A pre-learning unit that learns in advance the feature amount of the recognized object for each frame from a learning image including the recognized object whose state changes in time series;
A calculation unit that calculates in advance the score of the feature amount for each frame obtained as a learning result of the pre-learning unit;
The information according to claim 1, wherein the learning unit learns the feature amount of the recognized object for each frame of the input image using the feature amount corresponding to the score calculated in advance by the calculation unit. Processing equipment.

A selection unit that selects the feature amount having a score higher than a predetermined threshold from the feature amount corresponding to the current frame having the score calculated in advance by the calculation unit;
The information processing apparatus according to claim 2, wherein the learning unit learns the feature amount of the recognized object in the current frame using the feature amount selected by the selection unit.

A storage unit for storing the feature amount obtained as a learning result of the learning unit;
An update unit that updates the feature amount stored in the storage unit for each frame according to a learning result of the learning unit;
The information processing apparatus according to claim 3, wherein the recognition unit recognizes the recognition object of the current frame based on the feature amount of the previous frame updated by the update unit.

The selection unit selects the feature amount having a score lower than another threshold from the feature amount of the previous frame stored in the storage unit,
The information processing apparatus according to claim 4, wherein the learning unit learns the feature amount of the recognized object in the current frame using the feature amount excluding the feature amount selected by the selection unit.

The information processing apparatus according to claim 4, wherein the update unit updates the feature amount obtained as a learning result of the pre-learning unit for each frame according to a learning result of the learning unit.

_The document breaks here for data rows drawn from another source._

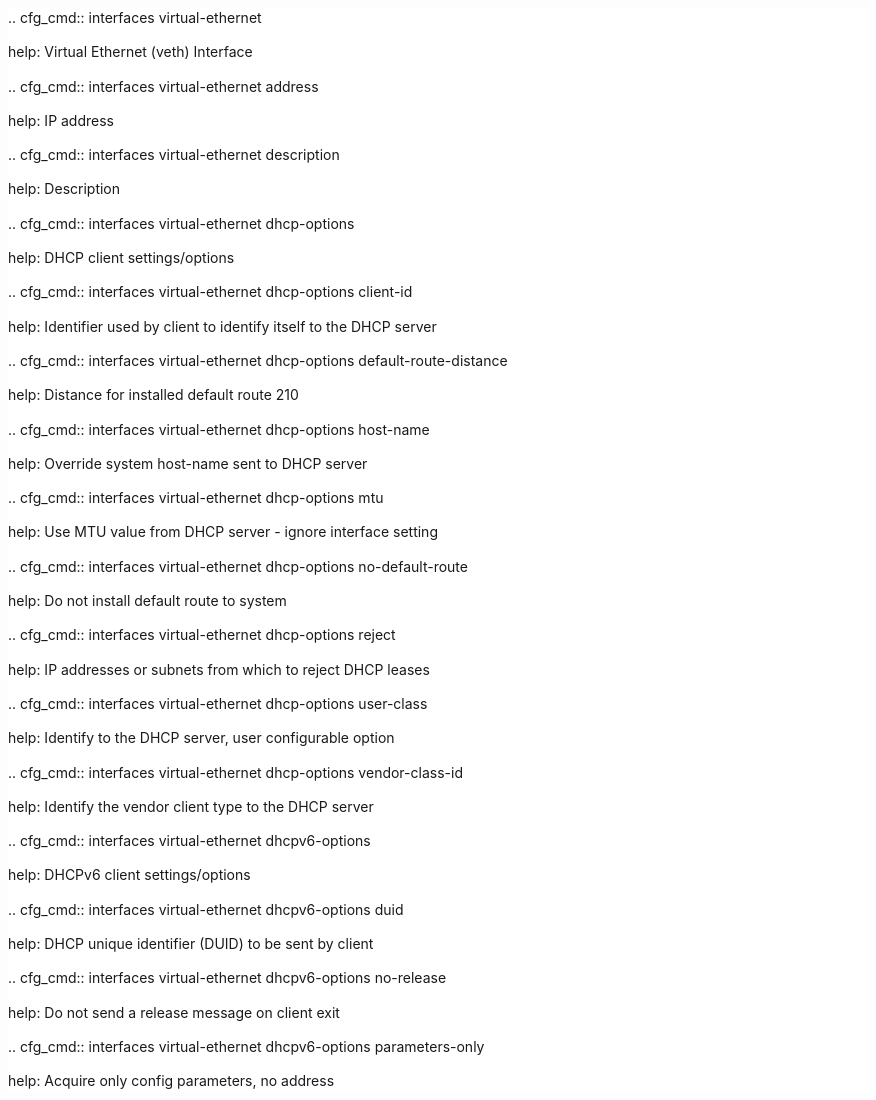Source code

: .. cfg_cmd:: interfaces virtual-ethernet <tag>

help: Virtual Ethernet (veth) Interface

.. cfg_cmd:: interfaces virtual-ethernet <tag> address

help: IP address

.. cfg_cmd:: interfaces virtual-ethernet <tag> description

help: Description

.. cfg_cmd:: interfaces virtual-ethernet <tag> dhcp-options

help: DHCP client settings/options

.. cfg_cmd:: interfaces virtual-ethernet <tag> dhcp-options client-id

help: Identifier used by client to identify itself to the DHCP server

.. cfg_cmd:: interfaces virtual-ethernet <tag> dhcp-options default-route-distance

help: Distance for installed default route
210


.. cfg_cmd:: interfaces virtual-ethernet <tag> dhcp-options host-name

help: Override system host-name sent to DHCP server

.. cfg_cmd:: interfaces virtual-ethernet <tag> dhcp-options mtu

help: Use MTU value from DHCP server - ignore interface setting

.. cfg_cmd:: interfaces virtual-ethernet <tag> dhcp-options no-default-route

help: Do not install default route to system

.. cfg_cmd:: interfaces virtual-ethernet <tag> dhcp-options reject

help: IP addresses or subnets from which to reject DHCP leases

.. cfg_cmd:: interfaces virtual-ethernet <tag> dhcp-options user-class

help: Identify to the DHCP server, user configurable option

.. cfg_cmd:: interfaces virtual-ethernet <tag> dhcp-options vendor-class-id

help: Identify the vendor client type to the DHCP server

.. cfg_cmd:: interfaces virtual-ethernet <tag> dhcpv6-options

help: DHCPv6 client settings/options

.. cfg_cmd:: interfaces virtual-ethernet <tag> dhcpv6-options duid

help: DHCP unique identifier (DUID) to be sent by client

.. cfg_cmd:: interfaces virtual-ethernet <tag> dhcpv6-options no-release

help: Do not send a release message on client exit

.. cfg_cmd:: interfaces virtual-ethernet <tag> dhcpv6-options parameters-only

help: Acquire only config parameters, no address
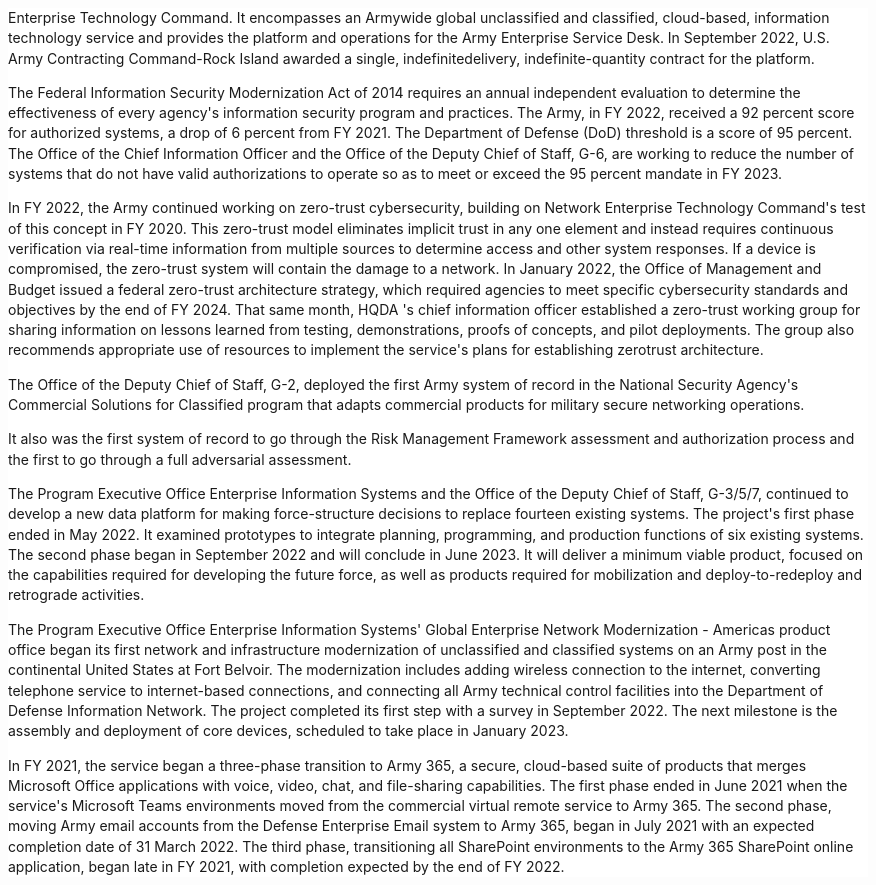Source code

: Enterprise Technology  Command.  It  encompasses  an  Armywide  global  unclassified  and  classified,  cloud-based,  information technology  service  and  provides  the  platform  and  operations  for the  Army  Enterprise  Service  Desk.  In  September  2022,  U.S.  Army Contracting  Command-Rock  Island  awarded  a  single,  indefinitedelivery, indefinite-quantity contract for the platform.

The Federal Information Security Modernization Act of 2014  requires  an  annual  independent  evaluation  to  determine the  effectiveness  of  every  agency's  information  security  program and  practices.  The  Army,  in  FY  2022,  received  a  92  percent  score for  authorized  systems,  a  drop  of  6  percent  from  FY  2021.  The Department of Defense (DoD) threshold is a score of 95 percent. The Office of the Chief Information Officer and the Office of the Deputy Chief of Staff, G-6, are working to reduce the number of systems that do not have valid authorizations to operate so as to meet or exceed the 95 percent mandate in FY 2023.

In FY 2022, the Army  continued working on zero-trust cybersecurity, building on Network Enterprise Technology Command's test of this concept in FY 2020. This zero-trust model eliminates  implicit  trust  in  any  one  element  and  instead  requires continuous  verification  via  real-time  information  from  multiple sources to determine access and other system responses. If a device is  compromised,  the  zero-trust  system  will  contain  the  damage  to a network. In January 2022, the Office of Management and Budget issued  a  federal  zero-trust  architecture  strategy,  which  required agencies to meet specific cybersecurity standards and objectives by the  end  of  FY  2024.  That  same  month,  HQDA 's  chief  information officer established a zero-trust working group for sharing information on lessons learned from testing, demonstrations, proofs of concepts, and pilot deployments. The group also recommends appropriate use of resources to implement the service's plans for establishing zerotrust architecture.

The  Office  of  the  Deputy  Chief  of  Staff,  G-2,  deployed  the first  Army  system  of  record  in  the  National  Security  Agency's Commercial Solutions for Classified program that adapts commercial products for military secure networking operations.

It  also  was  the  first  system  of  record  to  go  through  the  Risk Management  Framework  assessment  and  authorization  process and the first to go through a full adversarial assessment.

The Program Executive Office Enterprise Information Systems and the Office of the Deputy Chief of Staff, G-3/5/7, continued to develop a new data platform for making force-structure decisions to replace  fourteen  existing  systems.  The  project's  first  phase ended in May 2022. It examined prototypes to integrate planning, programming,  and  production  functions  of  six  existing  systems. The second phase began in September 2022 and will conclude in June  2023.  It  will  deliver  a  minimum  viable  product,  focused  on the capabilities required for developing the future force, as well as products  required  for  mobilization  and  deploy-to-redeploy  and retrograde activities.

The Program Executive Office Enterprise Information Systems' Global  Enterprise  Network  Modernization  -  Americas  product office  began  its  first  network  and  infrastructure  modernization of  unclassified  and  classified  systems  on  an  Army  post  in  the continental  United  States  at  Fort  Belvoir. The  modernization includes  adding  wireless  connection  to  the  internet,  converting telephone service to internet-based connections, and connecting all Army technical control facilities into the Department of Defense Information  Network.  The  project  completed  its  first  step  with  a survey in September 2022. The next milestone is the assembly and deployment of core devices, scheduled to take place in January 2023.

In FY 2021, the service began a three-phase transition to Army 365, a secure, cloud-based suite of products that merges Microsoft Office applications with voice, video, chat, and file-sharing capabilities. The first phase ended in June 2021 when the service's Microsoft Teams environments moved from the commercial virtual remote service to Army 365. The second phase, moving Army email accounts from the Defense Enterprise Email system to Army 365, began in July 2021 with an expected completion date of 31 March 2022. The third phase, transitioning all SharePoint environments to the Army 365 SharePoint online application, began late in FY 2021, with completion expected by the end of FY 2022.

A recognition unit for recognizing a recognition object from an input image;
An information processing method of an information processing apparatus including a learning unit that learns the feature amount of the recognized object for each frame using a feature amount having a score that changes in time series,
The information processing apparatus is
Using the feature amount having a score that changes in time series, learning the feature amount of the recognized object for each frame,
An information processing method including a step of recognizing the recognized object of the current frame based on the feature amount of the previous frame obtained as a learning result of the learning unit.

A recognition step for recognizing a recognition object from an input image;
Using a feature amount having a score that changes in time series, causing a computer to execute a process including learning step for learning the feature amount of the recognized object for each frame,
The recognition step is a program for recognizing the recognition object of the current frame based on the feature amount of the previous frame obtained as a learning result of the learning step.